Task to carry out :: Recast the text of every record below as a JSON list of strings, with one string for each line and blank lines omitted. Leave the pictures out of the answer.

↓

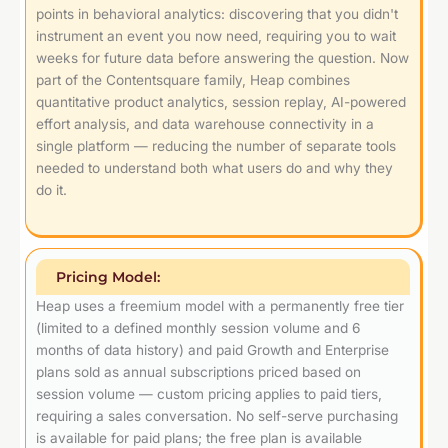
points in behavioral analytics: discovering that you didn't
instrument an event you now need, requiring you to wait
weeks for future data before answering the question. Now
part of the Contentsquare family, Heap combines
quantitative product analytics, session replay, AI-powered
effort analysis, and data warehouse connectivity in a
single platform — reducing the number of separate tools
needed to understand both what users do and why they
do it.
Pricing Model:
Heap uses a freemium model with a permanently free tier
(limited to a defined monthly session volume and 6
months of data history) and paid Growth and Enterprise
plans sold as annual subscriptions priced based on
session volume — custom pricing applies to paid tiers,
requiring a sales conversation. No self-serve purchasing
is available for paid plans; the free plan is available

↑

Expected output ::
[
  "points in behavioral analytics: discovering that you didn't",
  "instrument an event you now need, requiring you to wait",
  "weeks for future data before answering the question. Now",
  "part of the Contentsquare family, Heap combines",
  "quantitative product analytics, session replay, AI-powered",
  "effort analysis, and data warehouse connectivity in a",
  "single platform — reducing the number of separate tools",
  "needed to understand both what users do and why they",
  "do it.",
  "Pricing Model:",
  "Heap uses a freemium model with a permanently free tier",
  "(limited to a defined monthly session volume and 6",
  "months of data history) and paid Growth and Enterprise",
  "plans sold as annual subscriptions priced based on",
  "session volume — custom pricing applies to paid tiers,",
  "requiring a sales conversation. No self-serve purchasing",
  "is available for paid plans; the free plan is available"
]